Aim of the exercise: In the records below, find the line containing "1. stack of"; restate it and every later line word for word, through the last.

Nine-parameter box outputs
++++++
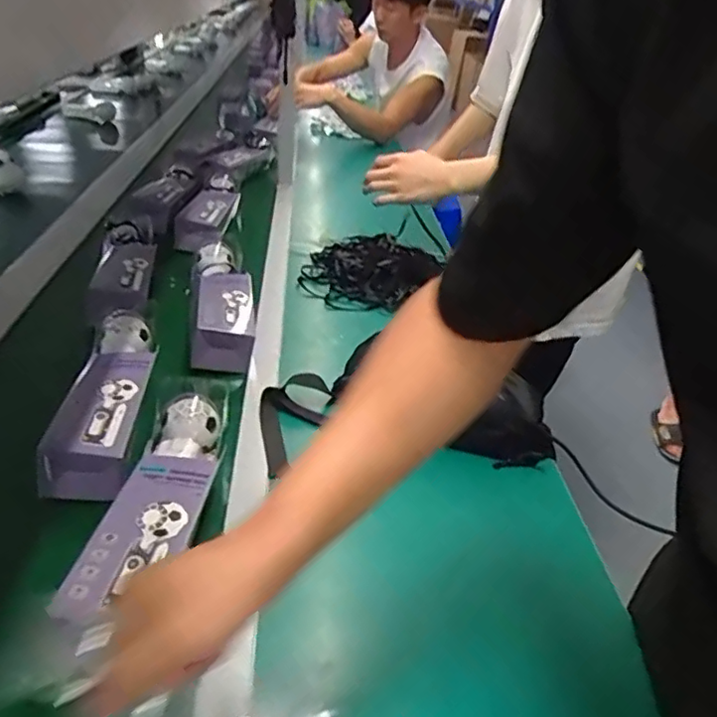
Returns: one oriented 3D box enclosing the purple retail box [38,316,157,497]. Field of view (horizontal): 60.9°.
[{"bbox_3d":[-0.301,0.037,0.749,0.090,0.074,0.325,2,34,-10],"label":"purple retail box"}]

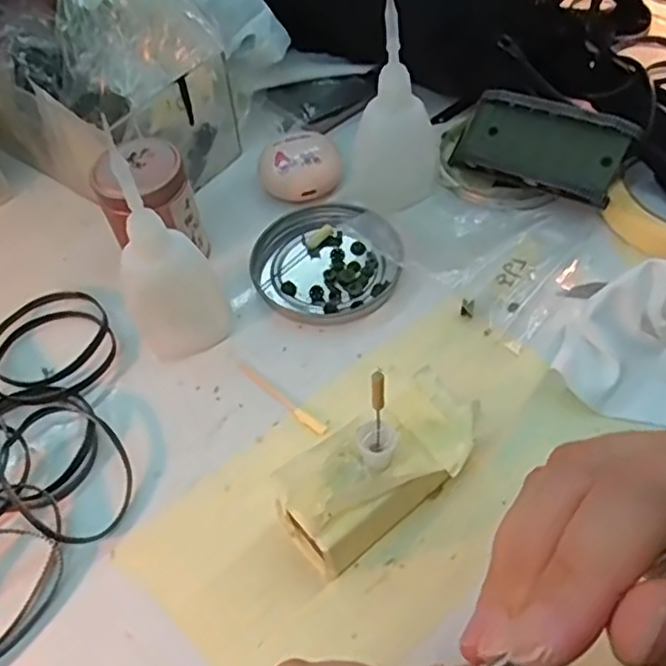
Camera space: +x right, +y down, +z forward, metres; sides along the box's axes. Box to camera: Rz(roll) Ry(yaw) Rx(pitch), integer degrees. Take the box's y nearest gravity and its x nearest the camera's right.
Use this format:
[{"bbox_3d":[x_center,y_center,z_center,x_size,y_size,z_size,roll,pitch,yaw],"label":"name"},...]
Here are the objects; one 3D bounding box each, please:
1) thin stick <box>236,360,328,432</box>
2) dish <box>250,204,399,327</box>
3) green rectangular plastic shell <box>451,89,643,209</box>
[{"bbox_3d":[-0.025,0.030,0.319,0.057,0.004,0.006,35,63,27],"label":"thin stick"},{"bbox_3d":[-0.003,-0.038,0.365,0.077,0.010,0.075,-3,53,4],"label":"dish"},{"bbox_3d":[0.112,-0.102,0.373,0.093,0.018,0.045,28,99,32],"label":"green rectangular plastic shell"}]

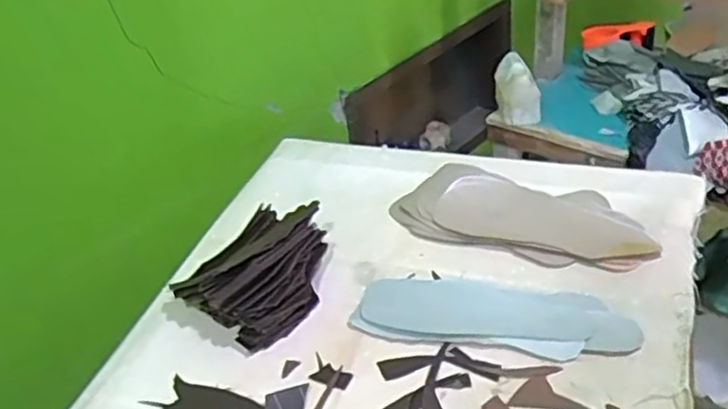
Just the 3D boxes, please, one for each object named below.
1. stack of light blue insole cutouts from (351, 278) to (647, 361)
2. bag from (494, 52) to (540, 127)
[{"bbox_3d":[0.142,0.120,0.771,0.299,0.009,0.102,4,36,15],"label":"stack of light blue insole cutouts"},{"bbox_3d":[0.292,-0.211,1.316,0.093,0.112,0.099,5,38,19],"label":"bag"}]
++++++
Exercise output:
1. stack of light blue insole cutouts from (351, 278) to (647, 361)
2. bag from (494, 52) to (540, 127)
[{"bbox_3d":[0.142,0.120,0.771,0.299,0.009,0.102,4,36,15],"label":"stack of light blue insole cutouts"},{"bbox_3d":[0.292,-0.211,1.316,0.093,0.112,0.099,5,38,19],"label":"bag"}]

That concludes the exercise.